#### RECORDS SHOWN:
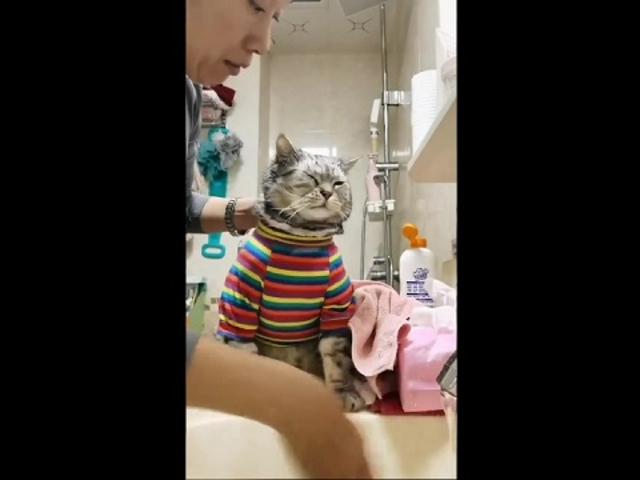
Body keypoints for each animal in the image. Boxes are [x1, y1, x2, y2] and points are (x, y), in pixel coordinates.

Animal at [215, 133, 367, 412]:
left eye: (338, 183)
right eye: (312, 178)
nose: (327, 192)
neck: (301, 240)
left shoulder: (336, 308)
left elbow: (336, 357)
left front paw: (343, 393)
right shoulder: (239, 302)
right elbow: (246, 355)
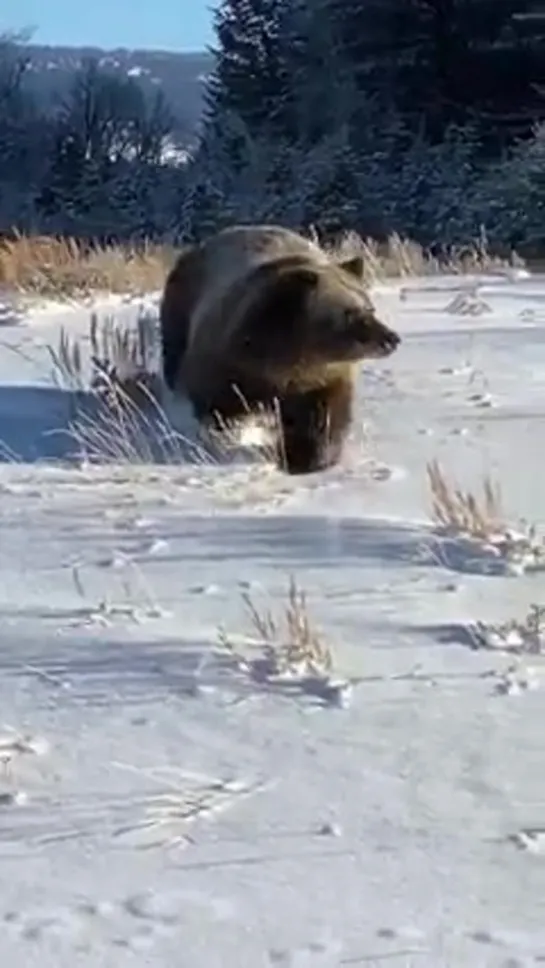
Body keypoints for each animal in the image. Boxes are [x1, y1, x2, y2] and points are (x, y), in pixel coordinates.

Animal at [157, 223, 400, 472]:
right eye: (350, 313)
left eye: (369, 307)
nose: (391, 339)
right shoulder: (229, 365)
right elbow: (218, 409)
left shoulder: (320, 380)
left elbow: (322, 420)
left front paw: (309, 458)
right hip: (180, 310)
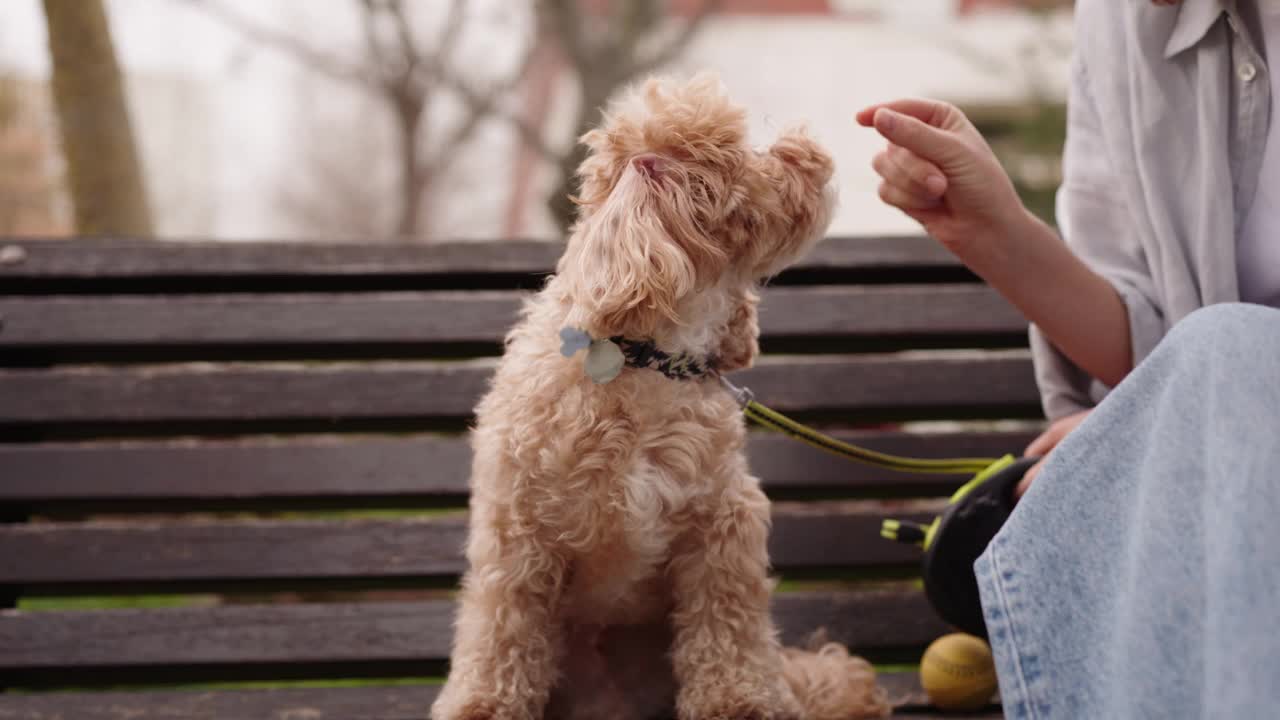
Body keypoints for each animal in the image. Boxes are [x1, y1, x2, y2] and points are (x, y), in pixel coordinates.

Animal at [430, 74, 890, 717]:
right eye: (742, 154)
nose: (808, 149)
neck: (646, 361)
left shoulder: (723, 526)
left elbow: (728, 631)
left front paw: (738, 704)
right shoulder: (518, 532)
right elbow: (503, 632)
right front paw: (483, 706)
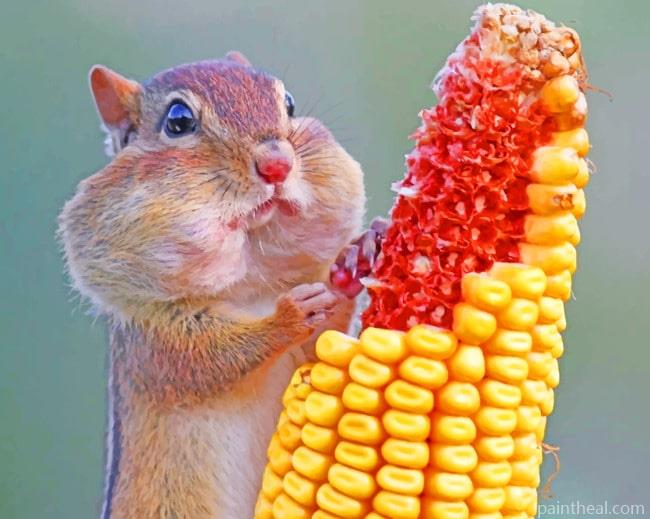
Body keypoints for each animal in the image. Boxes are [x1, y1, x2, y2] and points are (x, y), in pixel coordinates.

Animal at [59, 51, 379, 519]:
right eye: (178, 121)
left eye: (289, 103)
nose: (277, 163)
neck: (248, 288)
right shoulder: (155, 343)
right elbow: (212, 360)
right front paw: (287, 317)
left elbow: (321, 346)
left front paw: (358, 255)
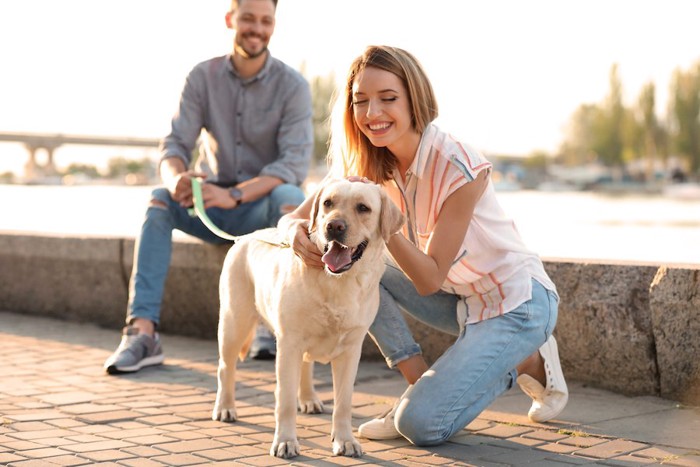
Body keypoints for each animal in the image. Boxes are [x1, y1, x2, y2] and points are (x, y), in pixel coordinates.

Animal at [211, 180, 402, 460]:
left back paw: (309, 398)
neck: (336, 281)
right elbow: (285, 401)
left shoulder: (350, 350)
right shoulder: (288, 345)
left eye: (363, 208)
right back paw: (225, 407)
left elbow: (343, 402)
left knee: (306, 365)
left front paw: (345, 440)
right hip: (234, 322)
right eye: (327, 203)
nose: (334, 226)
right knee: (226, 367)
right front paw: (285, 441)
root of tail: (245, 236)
--
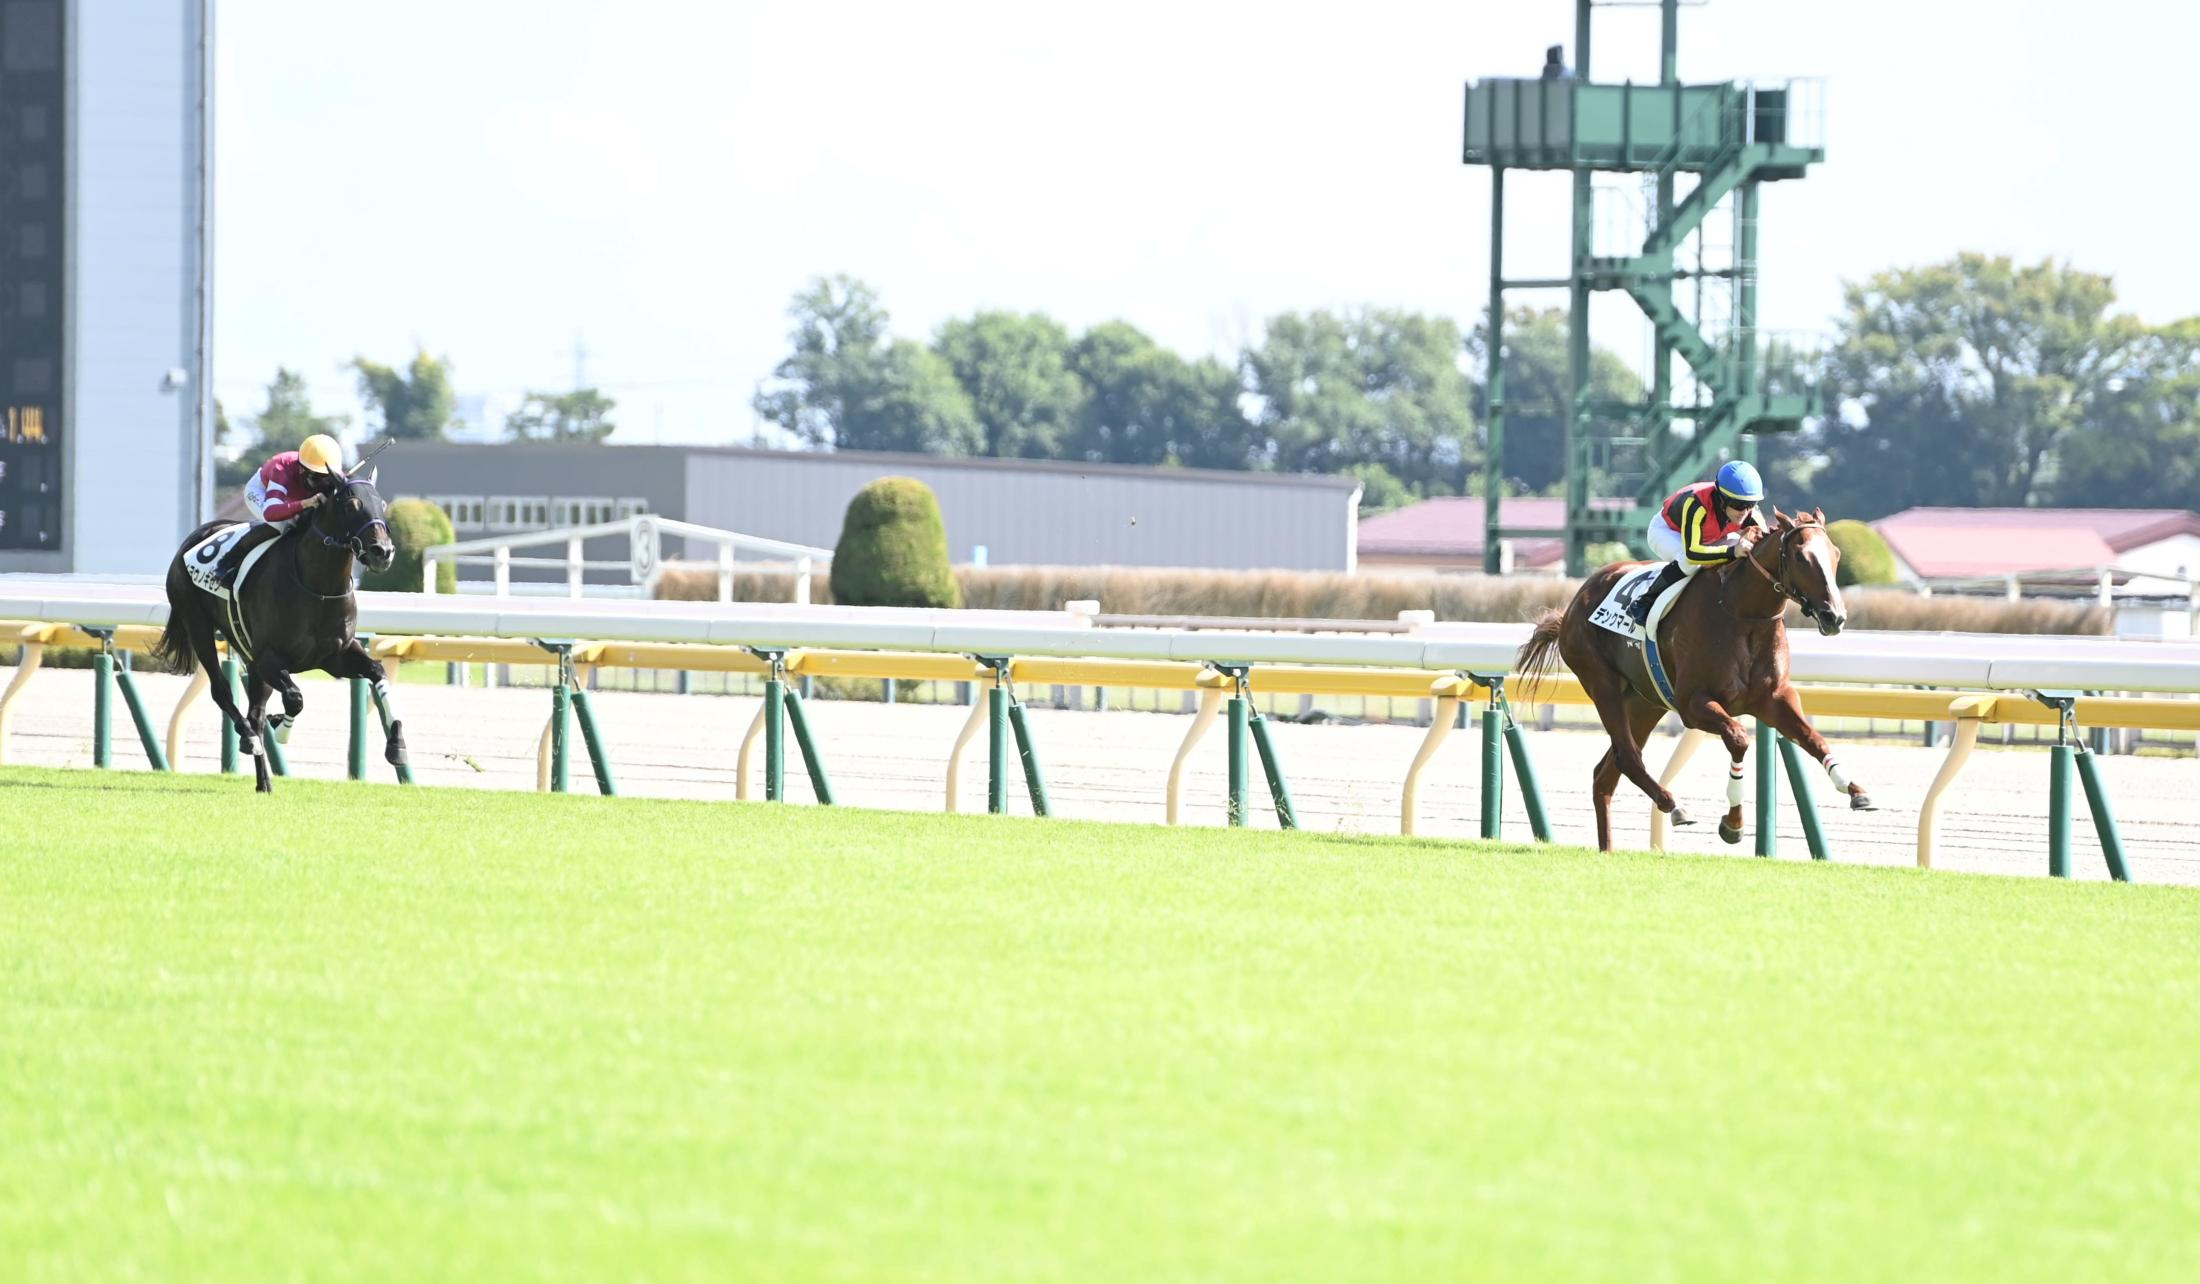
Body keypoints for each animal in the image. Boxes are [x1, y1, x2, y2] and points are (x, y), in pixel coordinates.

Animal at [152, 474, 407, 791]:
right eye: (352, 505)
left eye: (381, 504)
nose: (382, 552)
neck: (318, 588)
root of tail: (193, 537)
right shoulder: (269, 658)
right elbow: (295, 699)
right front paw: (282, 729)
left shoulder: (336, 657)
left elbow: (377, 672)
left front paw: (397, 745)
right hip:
--
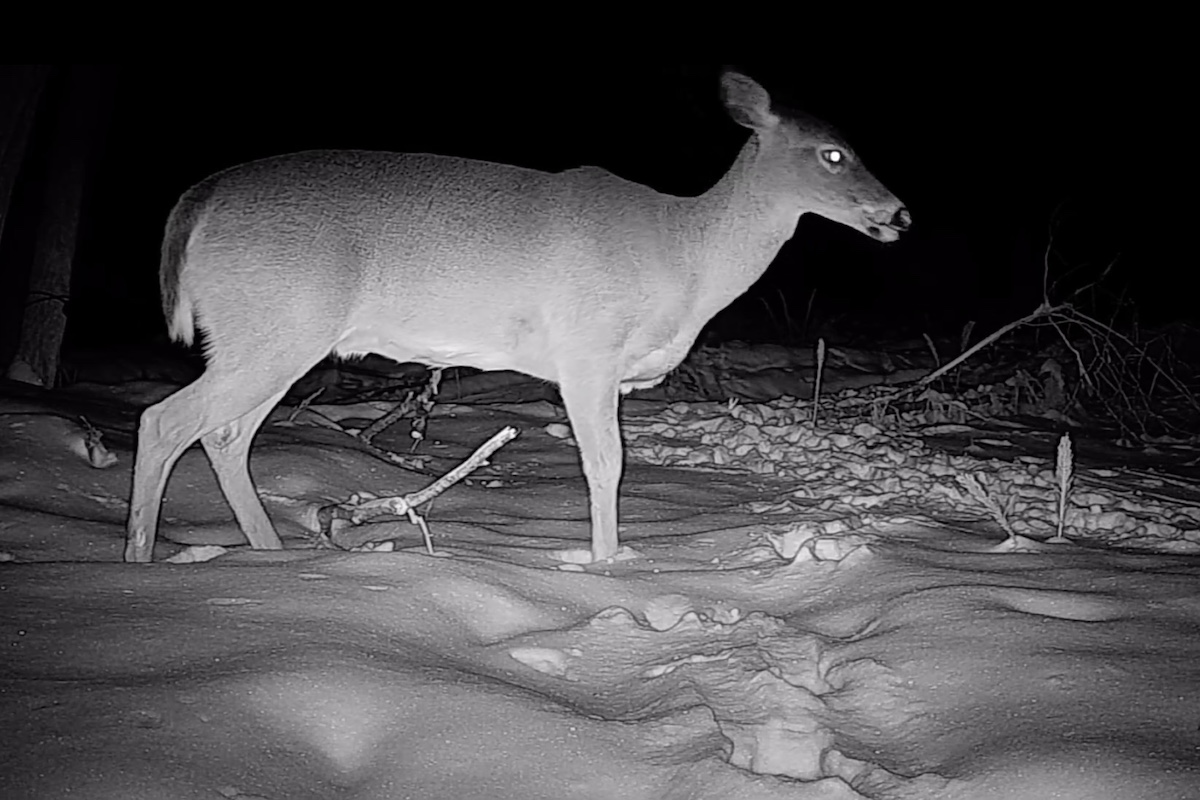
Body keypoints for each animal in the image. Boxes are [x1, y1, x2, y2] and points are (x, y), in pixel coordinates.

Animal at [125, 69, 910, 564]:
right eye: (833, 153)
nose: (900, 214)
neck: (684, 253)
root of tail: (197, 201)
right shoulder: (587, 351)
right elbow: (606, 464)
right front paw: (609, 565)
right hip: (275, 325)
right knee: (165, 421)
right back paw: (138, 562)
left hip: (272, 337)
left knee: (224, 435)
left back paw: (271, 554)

#### WORK INSTRUCTIONS:
Give again, exactly as written above, each line from the one that has "left shoulder: (723, 526)" to the one that has "neck: (336, 281)", both included; omit the pictures.

#### SOLUTION TO THIS EXERCISE:
left shoulder: (723, 526)
left elbow: (728, 631)
left front paw: (738, 704)
right shoulder: (518, 532)
right elbow: (503, 632)
right front paw: (483, 706)
Body keypoints for each animal in the image. Boxes are [x1, y1, x2, y2] and points are (x, y), in pixel coordinates.

Animal at [59, 51, 379, 519]:
right eye: (178, 121)
left eye: (289, 103)
nose: (277, 163)
neck: (248, 288)
right shoulder: (155, 343)
right elbow: (212, 360)
right front paw: (287, 317)
left elbow: (321, 346)
left front paw: (358, 255)
Body keypoints for each animal in the image. Boxes are [x1, y1, x2, y2] and points are (x, y), in pixel coordinates.

Animal at [211, 180, 402, 460]:
left back paw: (309, 398)
neck: (336, 281)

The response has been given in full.